### Exercise directions
Every line with the string "cuboid" should be copied from the data.

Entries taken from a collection
== Segment start ==
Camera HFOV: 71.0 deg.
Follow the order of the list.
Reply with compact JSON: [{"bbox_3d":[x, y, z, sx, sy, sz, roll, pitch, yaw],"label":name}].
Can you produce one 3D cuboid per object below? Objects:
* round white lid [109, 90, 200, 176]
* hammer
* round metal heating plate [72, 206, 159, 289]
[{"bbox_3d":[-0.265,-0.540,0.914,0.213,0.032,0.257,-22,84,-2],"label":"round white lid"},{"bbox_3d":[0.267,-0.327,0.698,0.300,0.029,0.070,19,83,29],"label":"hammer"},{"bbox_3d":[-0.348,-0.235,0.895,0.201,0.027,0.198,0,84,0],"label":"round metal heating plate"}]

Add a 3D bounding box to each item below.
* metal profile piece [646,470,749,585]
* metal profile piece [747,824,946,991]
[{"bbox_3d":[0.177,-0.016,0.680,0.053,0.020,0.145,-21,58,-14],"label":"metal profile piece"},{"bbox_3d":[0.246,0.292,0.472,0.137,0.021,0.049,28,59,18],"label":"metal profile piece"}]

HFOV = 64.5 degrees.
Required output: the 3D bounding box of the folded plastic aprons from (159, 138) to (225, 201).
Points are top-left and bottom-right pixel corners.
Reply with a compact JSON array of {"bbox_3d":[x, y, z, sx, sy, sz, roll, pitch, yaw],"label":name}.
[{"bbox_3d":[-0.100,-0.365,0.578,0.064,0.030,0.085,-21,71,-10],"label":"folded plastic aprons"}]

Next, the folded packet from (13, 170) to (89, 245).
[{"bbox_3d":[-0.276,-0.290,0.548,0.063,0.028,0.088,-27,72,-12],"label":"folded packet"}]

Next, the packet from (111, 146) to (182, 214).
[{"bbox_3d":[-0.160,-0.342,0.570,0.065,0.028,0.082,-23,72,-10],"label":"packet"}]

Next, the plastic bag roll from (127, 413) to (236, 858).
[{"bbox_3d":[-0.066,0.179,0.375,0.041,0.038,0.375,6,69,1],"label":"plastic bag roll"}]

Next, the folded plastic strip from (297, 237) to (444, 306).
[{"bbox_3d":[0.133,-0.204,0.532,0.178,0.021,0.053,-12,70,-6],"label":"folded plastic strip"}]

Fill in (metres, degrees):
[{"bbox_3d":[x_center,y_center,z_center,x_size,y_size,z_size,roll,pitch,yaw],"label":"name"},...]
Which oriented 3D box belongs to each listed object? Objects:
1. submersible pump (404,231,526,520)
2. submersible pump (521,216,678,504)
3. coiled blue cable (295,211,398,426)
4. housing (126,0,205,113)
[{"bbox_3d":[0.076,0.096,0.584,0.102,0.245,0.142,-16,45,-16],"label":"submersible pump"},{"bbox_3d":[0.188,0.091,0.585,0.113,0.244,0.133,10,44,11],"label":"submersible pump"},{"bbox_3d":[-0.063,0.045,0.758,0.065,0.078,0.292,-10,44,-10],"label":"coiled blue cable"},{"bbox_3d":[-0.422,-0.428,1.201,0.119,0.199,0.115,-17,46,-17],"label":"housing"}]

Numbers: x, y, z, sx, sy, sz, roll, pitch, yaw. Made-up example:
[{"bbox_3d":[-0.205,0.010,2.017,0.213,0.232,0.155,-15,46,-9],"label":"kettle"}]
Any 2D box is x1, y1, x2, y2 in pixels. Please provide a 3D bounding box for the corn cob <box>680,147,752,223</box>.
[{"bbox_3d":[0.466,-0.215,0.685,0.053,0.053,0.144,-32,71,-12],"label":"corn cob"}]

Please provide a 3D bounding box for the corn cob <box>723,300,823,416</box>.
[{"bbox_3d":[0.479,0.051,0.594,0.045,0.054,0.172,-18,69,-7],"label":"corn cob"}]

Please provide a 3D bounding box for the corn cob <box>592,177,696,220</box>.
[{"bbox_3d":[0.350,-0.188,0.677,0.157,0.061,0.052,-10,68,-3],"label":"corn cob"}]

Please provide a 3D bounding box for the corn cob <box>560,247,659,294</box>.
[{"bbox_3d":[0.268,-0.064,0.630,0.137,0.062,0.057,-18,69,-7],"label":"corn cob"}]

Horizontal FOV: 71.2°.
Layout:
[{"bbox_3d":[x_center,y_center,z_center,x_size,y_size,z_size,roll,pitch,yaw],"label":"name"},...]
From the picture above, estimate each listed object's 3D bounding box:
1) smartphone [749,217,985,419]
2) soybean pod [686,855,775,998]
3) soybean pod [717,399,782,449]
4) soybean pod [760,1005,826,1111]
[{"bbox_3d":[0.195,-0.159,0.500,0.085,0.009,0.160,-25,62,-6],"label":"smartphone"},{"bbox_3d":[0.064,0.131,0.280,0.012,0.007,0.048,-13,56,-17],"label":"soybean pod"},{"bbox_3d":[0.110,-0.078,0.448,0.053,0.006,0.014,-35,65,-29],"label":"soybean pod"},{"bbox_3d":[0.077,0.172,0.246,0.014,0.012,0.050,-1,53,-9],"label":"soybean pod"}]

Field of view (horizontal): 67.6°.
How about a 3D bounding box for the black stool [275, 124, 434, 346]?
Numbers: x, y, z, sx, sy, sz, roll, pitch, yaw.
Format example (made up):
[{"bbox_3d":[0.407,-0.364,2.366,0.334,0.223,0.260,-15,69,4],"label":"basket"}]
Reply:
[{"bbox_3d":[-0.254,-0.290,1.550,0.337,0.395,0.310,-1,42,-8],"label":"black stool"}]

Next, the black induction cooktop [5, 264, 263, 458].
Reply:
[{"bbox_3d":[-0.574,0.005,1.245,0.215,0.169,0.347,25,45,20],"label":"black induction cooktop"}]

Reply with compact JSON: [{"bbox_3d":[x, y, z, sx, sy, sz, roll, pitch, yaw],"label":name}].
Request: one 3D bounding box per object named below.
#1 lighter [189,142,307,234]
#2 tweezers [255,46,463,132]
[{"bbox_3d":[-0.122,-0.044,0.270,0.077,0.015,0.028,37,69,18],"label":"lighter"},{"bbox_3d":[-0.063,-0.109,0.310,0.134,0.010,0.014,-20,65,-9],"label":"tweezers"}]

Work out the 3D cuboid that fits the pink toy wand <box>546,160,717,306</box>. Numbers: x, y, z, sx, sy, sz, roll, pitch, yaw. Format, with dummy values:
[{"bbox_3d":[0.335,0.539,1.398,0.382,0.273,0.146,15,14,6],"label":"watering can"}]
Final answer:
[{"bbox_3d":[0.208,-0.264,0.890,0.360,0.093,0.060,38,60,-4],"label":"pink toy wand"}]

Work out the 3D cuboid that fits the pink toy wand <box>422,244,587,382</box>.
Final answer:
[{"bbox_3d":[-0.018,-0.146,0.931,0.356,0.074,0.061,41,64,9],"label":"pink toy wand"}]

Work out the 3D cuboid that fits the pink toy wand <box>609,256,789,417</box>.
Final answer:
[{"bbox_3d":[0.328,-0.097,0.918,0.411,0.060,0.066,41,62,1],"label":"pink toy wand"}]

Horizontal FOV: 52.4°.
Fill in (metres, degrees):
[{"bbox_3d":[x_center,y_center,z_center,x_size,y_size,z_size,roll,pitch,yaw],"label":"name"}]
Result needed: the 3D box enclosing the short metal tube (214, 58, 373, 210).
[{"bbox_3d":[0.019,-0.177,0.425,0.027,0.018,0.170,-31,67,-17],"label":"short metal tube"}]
== Segment end ==
### Your response
Can you produce one 3D cuboid per object below? Objects:
Work out the 3D cuboid that fits the pink toy wand <box>546,160,717,306</box>. Numbers: x, y, z, sx, sy, sz, roll, pitch, yaw. Format, with dummy values:
Work out the 3D cuboid that fits the pink toy wand <box>422,244,587,382</box>.
Work out the 3D cuboid that fits the pink toy wand <box>609,256,789,417</box>.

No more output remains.